## COMPLETE THE FOLLOWING
A. Answer these from the Liam McCabe interview below:
(i) Which club does Liam McCabe belong to?
(ii) Where was he working when he became club secretary at 17?
(iii) What name did Redhills and Belturbet take when they were amalgamated?
B. Print the stretch of the Liam McCabe interview below from "The games. For" through "remembers most vividly.".

---------- GIVEN PASSAGE ----------

The honour of being with the team, managerial friction, highlights and dark days

Interview

The games. For Liam McCabe, that’s what it was all about. Meetings, briefings, travelling – it was all part of the job and there was a certain amount of enjoyment in it but attending matches, being in the thick of it, those are the days he remembers most vividly.

The Belturbet Rory O’Moores clubman got into administration as a teenager with his home club and advanced up the ladder. The world of GAA officialdom he joined is unrecognisable from the one he has just left but we’ll get to that – the finish, the lessons learned along the way - later.

For now, the start.

Redhills and Belturbet were amalgamated as Annagh – winning the big prize 50 years ago this year - and when they went their separate ways, the Rorys needed a secretary. For a 17-year-old working in Cavan Post Office, it didn’t seem out of the way to take it on.

“There was no big deal about it at the time, that’s the way it was those times. There was nothing really with clubs back then only fixtures, that’s all you had to worry about really,” McCabe recalls.

---------- SUPPLIED INFORMATION ----------

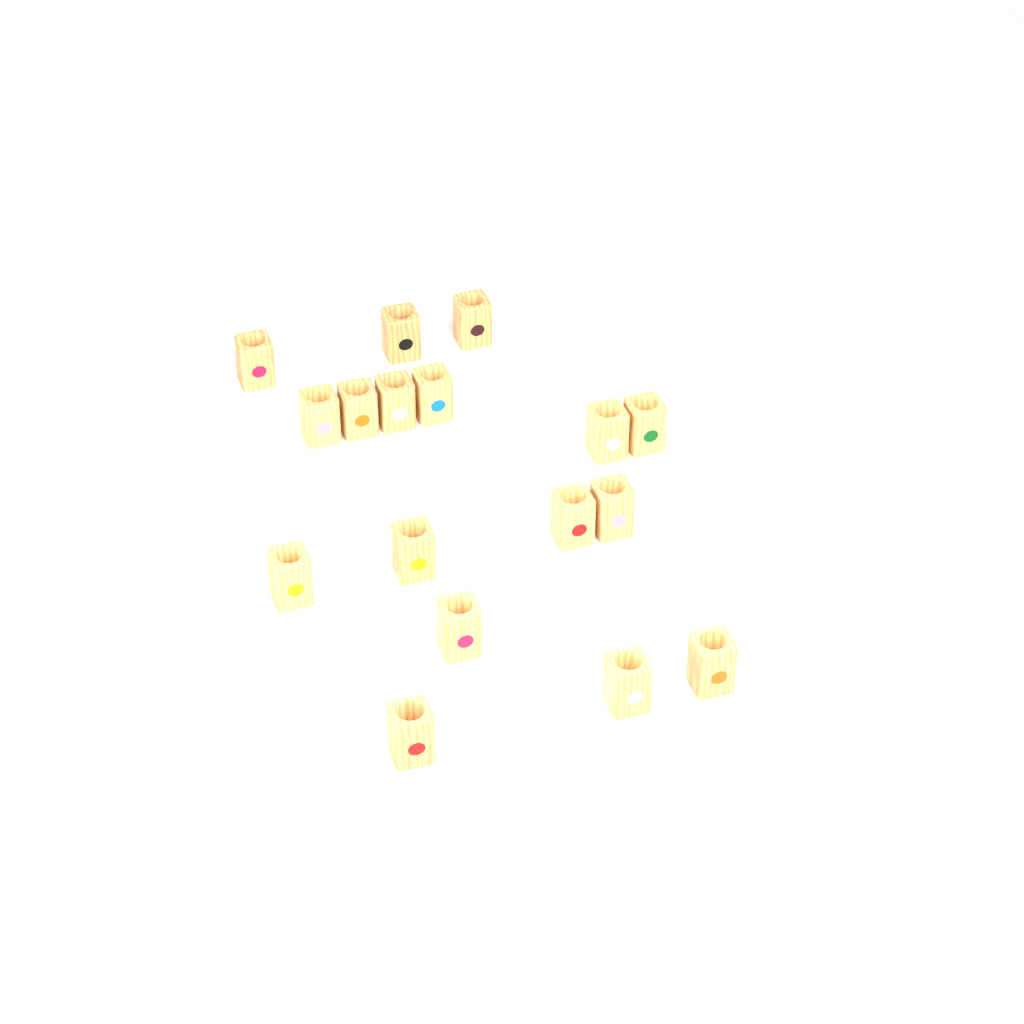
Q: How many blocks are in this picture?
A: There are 17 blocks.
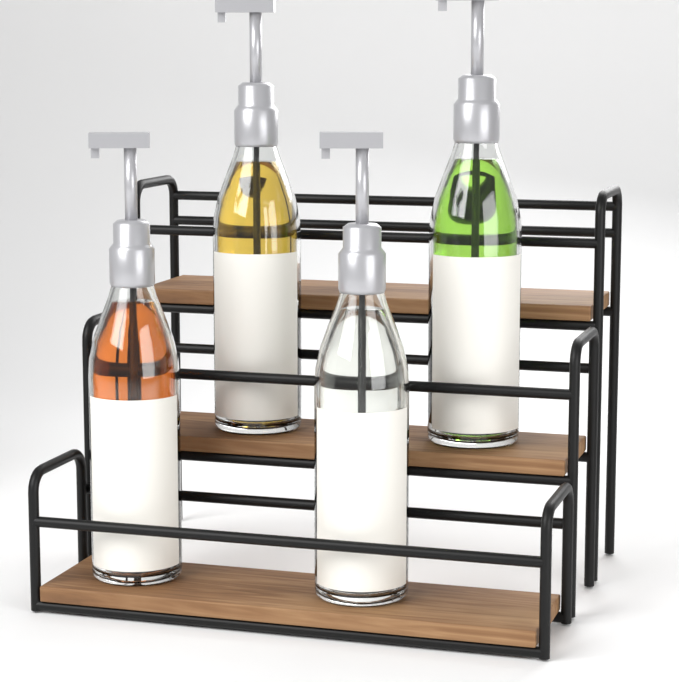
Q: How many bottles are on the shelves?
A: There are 4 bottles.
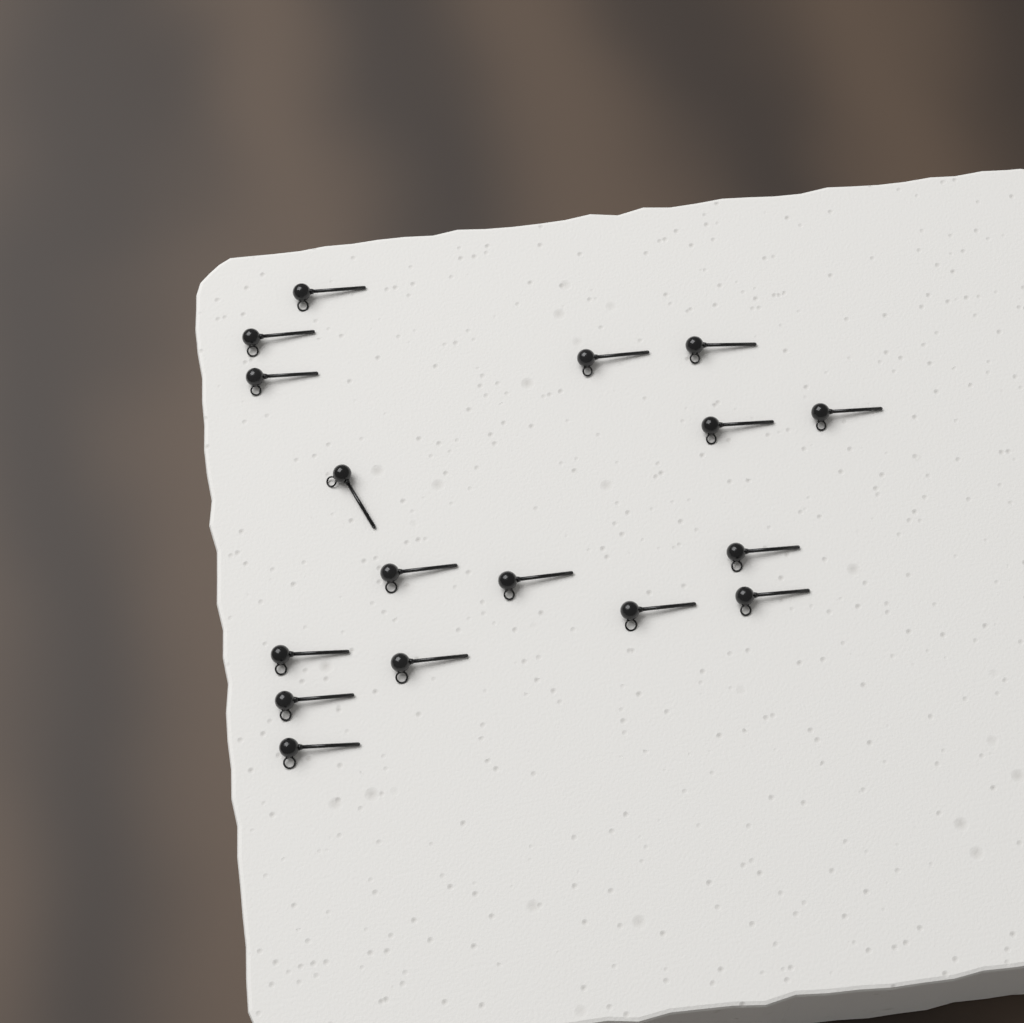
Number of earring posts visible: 17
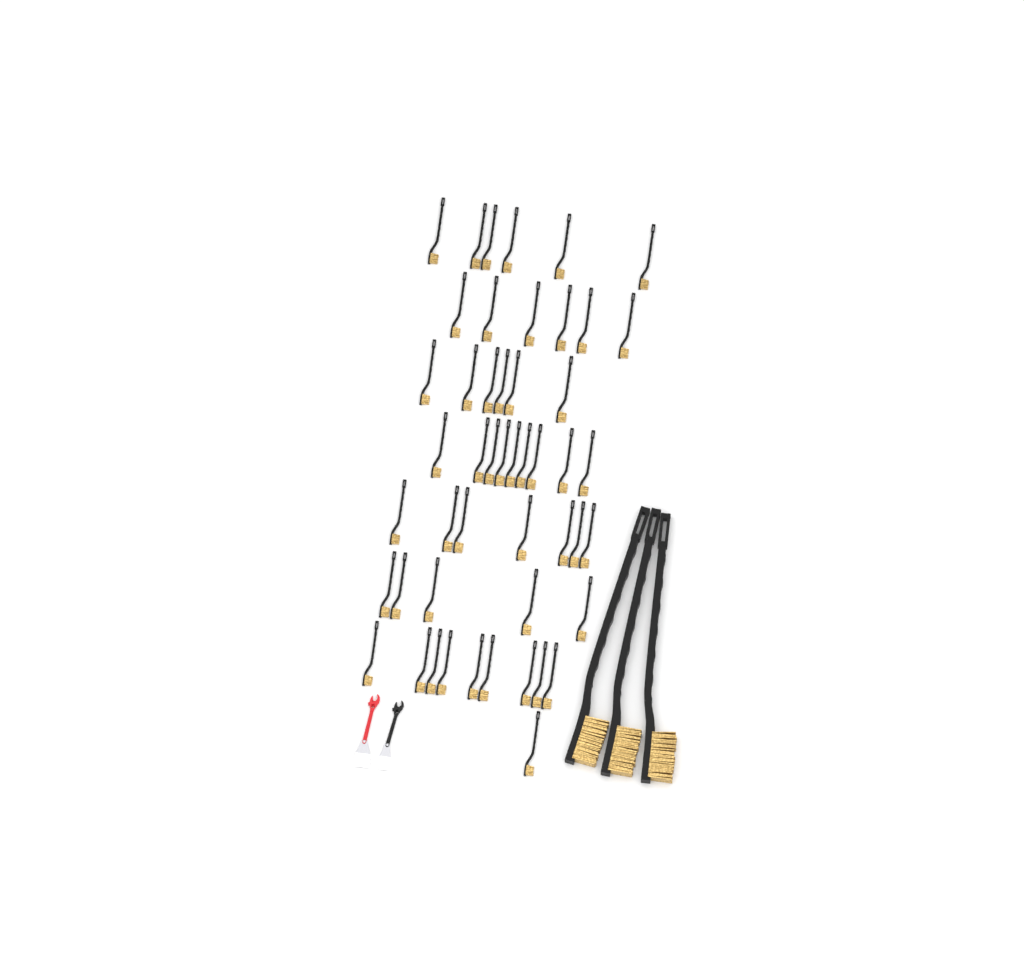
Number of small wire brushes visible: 49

----------

## SOLUTIONS TO EACH TASK
A.
(i) Belturbet Rory O'Moores
(ii) Cavan Post Office
(iii) Annagh

B.
The games. For Liam McCabe, that’s what it was all about. Meetings, briefings, travelling – it was all part of the job and there was a certain amount of enjoyment in it but attending matches, being in the thick of it, those are the days he remembers most vividly.